Effective Ca-doping in Y1−xCaxBaCo2O5+δ cathode materials for intermediate temperature solid oxide fuel cells

Abstract

Ca-doping at the Y-site of Y_1−xCa_xBaCo₂O_5+δ (YCBC) double perovskites is shown as an effective strategy to develop a highly efficient, stable, lanthanide-free cathode material for intermediate temperature solid oxide fuel cells (IT-SOFCs). The proposed Ca-doping has a beneficial influence on the structural stability, thermal expansion coefficient, electronic and ionic transport, and electrochemical properties of YCBC oxides.

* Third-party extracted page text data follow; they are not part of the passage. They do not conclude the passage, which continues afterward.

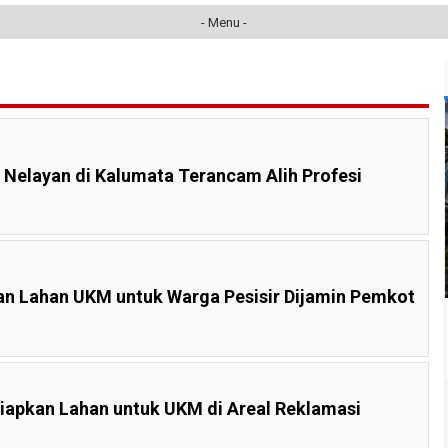
- Menu -
 Nelayan di Kalumata Terancam Alih Profesi
an Lahan UKM untuk Warga Pesisir Dijamin Pemkot
apkan Lahan untuk UKM di Areal Reklamasi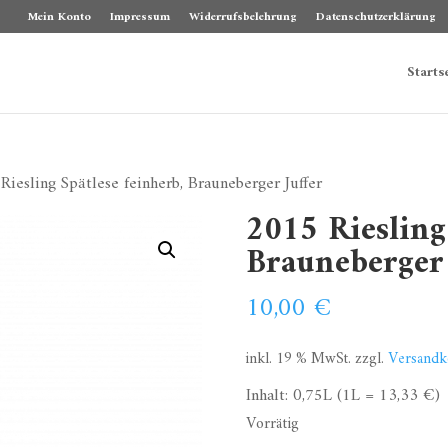
Mein Konto
Impressum
Widerrufsbelehrung
Datenschutzerklärung
Starts
iesling Spätlese feinherb, Brauneberger Juffer
2015 Riesling
Brauneberger 
10,00
€
inkl. 19 % MwSt.
zzgl.
Versandk
Inhalt: 0,75L (1L = 13,33 €)
Vorrätig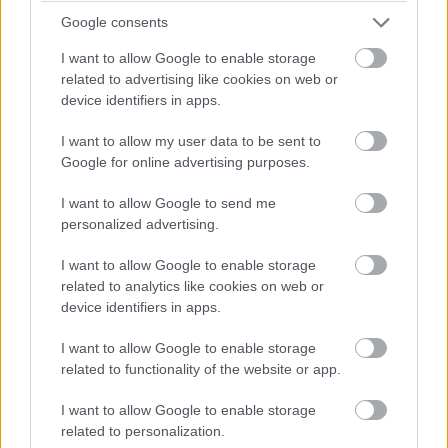
Google consents
I want to allow Google to enable storage
related to advertising like cookies on web or
device identifiers in apps.
I want to allow my user data to be sent to
Google for online advertising purposes.
I want to allow Google to send me
personalized advertising.
I want to allow Google to enable storage
related to analytics like cookies on web or
device identifiers in apps.
I want to allow Google to enable storage
Finago Procountor Tili –
related to functionality of the website or app.
yrityspankkitili, jolla
I want to allow Google to enable storage
säästät rahaa
related to personalization.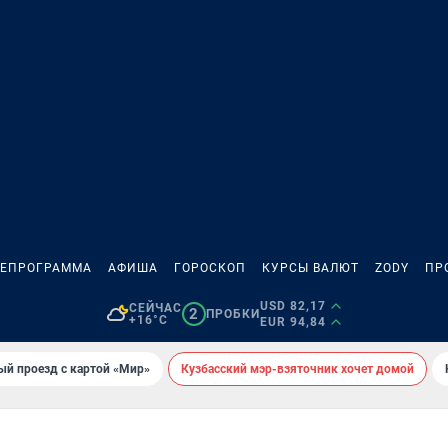
ЛЕПРОГРАММА
АФИША
ГОРОСКОП
КУРСЫ ВАЛЮТ
ZODY
ПР
USD 82,17
СЕЙЧАС
2
ПРОБКИ
+16°C
EUR 94,84
ый проезд с картой «Мир»
Кузбасский мэр-взяточник хочет домой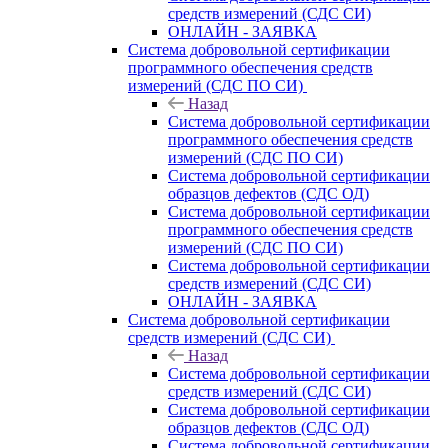
средств измерений (СДС СИ)
ОНЛАЙН - ЗАЯВКА
Система добровольной сертификации
программного обеспечения средств
измерений (СДС ПО СИ)
Назад
Система добровольной сертификации
программного обеспечения средств
измерений (СДС ПО СИ)
Система добровольной сертификации
образцов дефектов (СДС ОД)
Система добровольной сертификации
программного обеспечения средств
измерений (СДС ПО СИ)
Система добровольной сертификации
средств измерений (СДС СИ)
ОНЛАЙН - ЗАЯВКА
Система добровольной сертификации
средств измерений (СДС СИ)
Назад
Система добровольной сертификации
средств измерений (СДС СИ)
Система добровольной сертификации
образцов дефектов (СДС ОД)
Система добровольной сертификации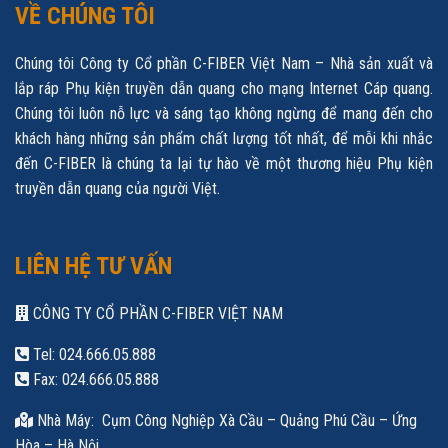
VỀ CHÚNG TÔI
Chúng tôi Công ty Cổ phần C-FIBER Việt Nam – Nhà sản xuất và
lắp ráp Phụ kiện truyền dẫn quang cho mạng Internet Cáp quang.
Chúng tôi luôn nỗ lực và sáng tạo không ngừng để mang đến cho
khách hàng những sản phẩm chất lượng tốt nhất, để mỗi khi nhắc
đến C-FIBER là chúng ta lại tự hào về một thương hiệu Phụ kiện
truyền dẫn quang của người Việt.
LIÊN HỆ TƯ VẤN
CÔNG TY CỔ PHẦN C-FIBER VIỆT NAM
Tel: 024.666.05.888
Fax: 024.666.05.888
Nhà Máy: Cụm Công Nghiệp Xà Cầu – Quảng Phú Cầu – Ứng
Hòa – Hà Nội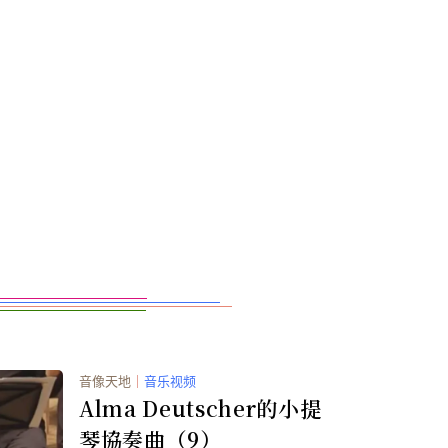
音像天地
｜
音乐视频
Alma Deutscher的小提
琴協奏曲（9）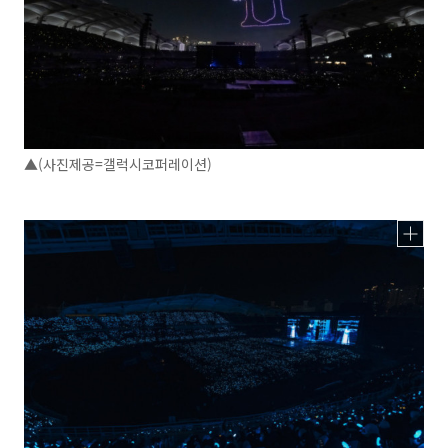
▲(사진제공=갤럭시코퍼레이션)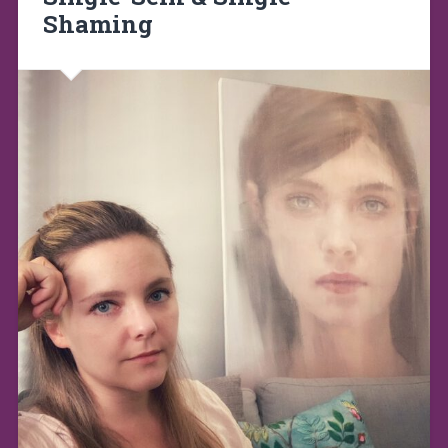
Shaming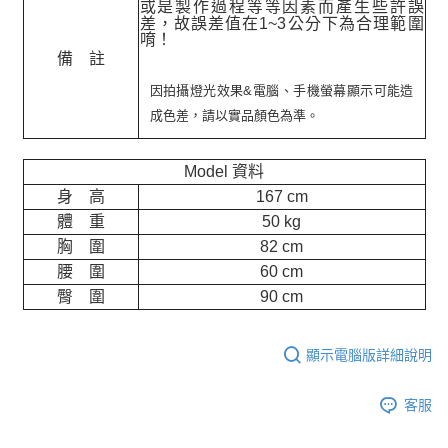
或是製作過程等等因素而產生些許誤
差，故誤差值在
1~3
公分下為合理範圍
唷！
備 註
因拍攝燈光效果&電腦、手機螢幕顯示可能造
成色差，請以實品顏色為準。
Model 資料
身 高
167 cm
體 重
50 kg
胸 圍
82 cm
腰 圍
60 cm
臀 圍
90 cm
顯示電腦版詳細說明
客服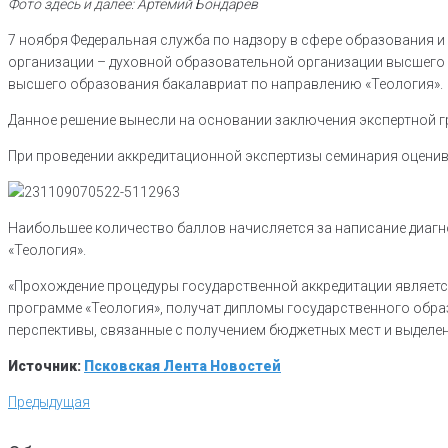
Фото здесь и далее: Артемий Бондарев
7 ноября Федеральная служба по надзору в сфере образования и
организации – духовной образовательной организации высшего
высшего образования бакалавриат по направлению «Теология».
Данное решение вынесли на основании заключения экспертной г
При проведении аккредитационной экспертизы семинария оцени
Наибольшее количество баллов начисляется за написание диагно
«Теология».
«Прохождение процедуры государственной аккредитации являетс
программе «Теология», получат дипломы государственного обра
перспективы, связанные с получением бюджетных мест и выделе
Источник:
Псковская Лента Новостей
Навигация
Предыдущая
Предыдущая
по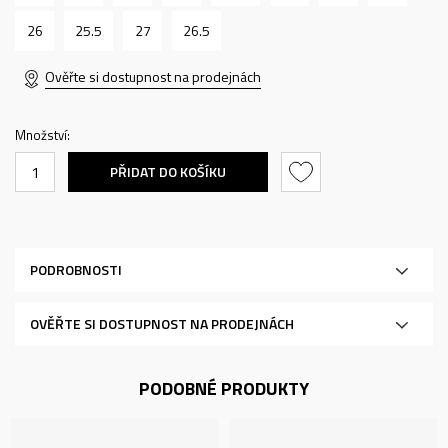
26
25.5
27
26.5
Ověřte si dostupnost na prodejnách
Množství:
PŘIDAT DO KOŠÍKU
PODROBNOSTI
OVĚŘTE SI DOSTUPNOST NA PRODEJNÁCH
PODOBNÉ PRODUKTY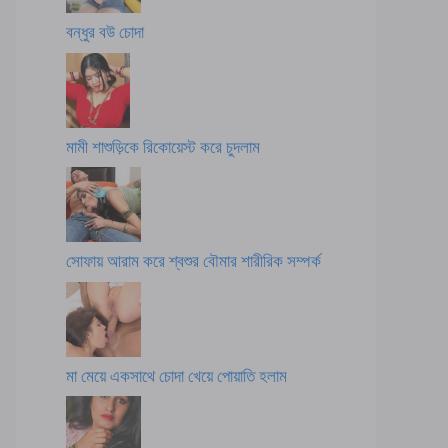
বন্ধুর বউ চোদা
মামী শাশুড়িকে রিকোয়েস্ট করে চুদলাম
সোফায় আরাম করে শ্বশুর বৌমার শারীরিক সম্পর্ক
মা মেয়ে একসাথে চোদা খেয়ে পোয়াতি হলাম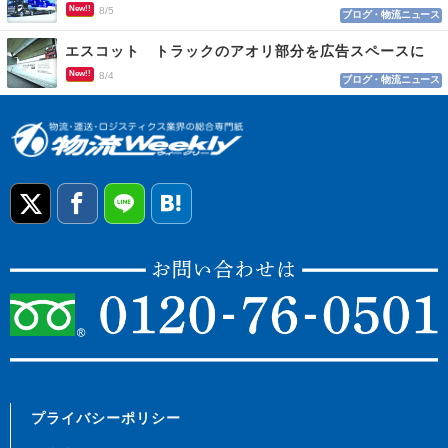
New!!
8/5
ブログ・物流ニュース
エスコット トラックのアオリ部分を広告スペースに
New!!
8/4
ブログ・物流ニュース
プライバシーポリシー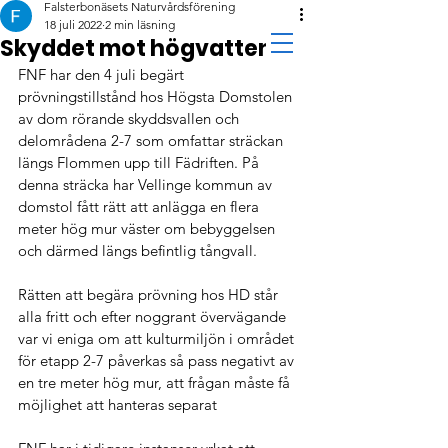
Falsterbonäsets Naturvårdsförening
18 juli 2022
2 min läsning
Skyddet mot högvatten
FNF har den 4 juli begärt 
prövningstillstånd hos Högsta Domstolen 
av dom rörande skyddsvallen och 
delområdena 2-7 som omfattar sträckan 
längs Flommen upp till Fädriften. På 
denna sträcka har Vellinge kommun av 
domstol fått rätt att anlägga en flera 
meter hög mur väster om bebyggelsen 
och därmed längs befintlig tångvall. 
Rätten att begära prövning hos HD står 
alla fritt och efter noggrant övervägande 
var vi eniga om att kulturmiljön i området 
för etapp 2-7 påverkas så pass negativt av 
en tre meter hög mur, att frågan måste få 
möjlighet att hanteras separat 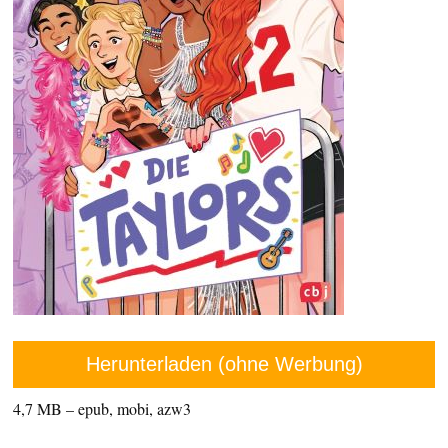
Herunterladen (ohne Werbung)
4,7 MB – epub, mobi, azw3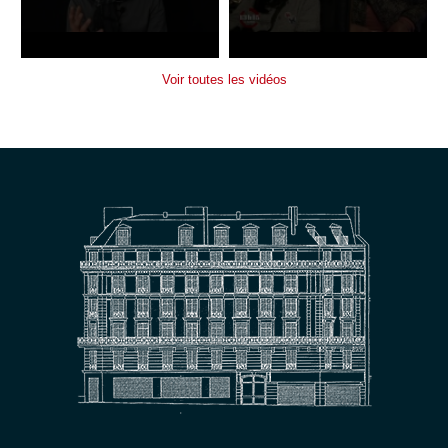
Voir toutes les vidéos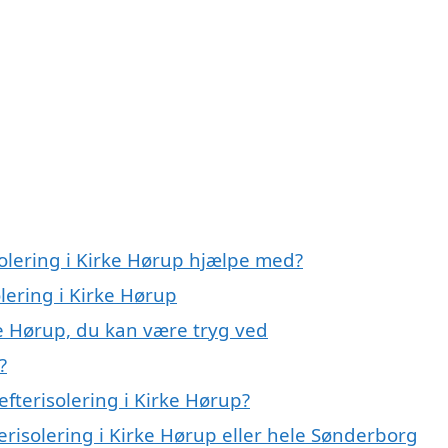
solering i Kirke Hørup hjælpe med?
olering i Kirke Hørup
ke Hørup, du kan være tryg ved
?
fterisolering i Kirke Hørup?
erisolering i Kirke Hørup eller hele Sønderborg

The phase stability and durability at evaluated temperature are greatly enhanced by Ca-doping. The thermal expansion coefficients of Y_1−xCa_xBaCo₂O_5+δ are calculated to be 18.1–18.7 × 10⁻⁶ K⁻¹. At 800 °C, the conductivity is as high as 220 S cm⁻¹ for the Y_0.8Ca_0.2BaCo₂O_5+δ sample. Area specific resistances as low as 0.010, 0.018, 0.032, 0.068 and 0.142 Ω cm² at 850, 800, 750, 700 and 650 °C, respectively, are delivered by the Y_0.8Ca_0.2BaCo₂O_5+δ cathode in a La_0.8Sr_0.2Ga_0.8Mg_0.2O_3−δ electrolyte supported symmetric cell. The maximum power densities of a full cell with the Y_0.8Ca_0.2BaCo₂O_5+δ/Ce_0.9Gd_0.1O_2−δ composite cathode are registered to be 1066, 841, 634 and 430 mW cm⁻² at 850, 800, 750 and 700 °C, respectively. All the results clearly demonstrate that Ca-doped Y_1−xCa_xBaCo₂O_5+δ double perovskites are highly stable and effectively working candidate cathodes for IT-SOFCs.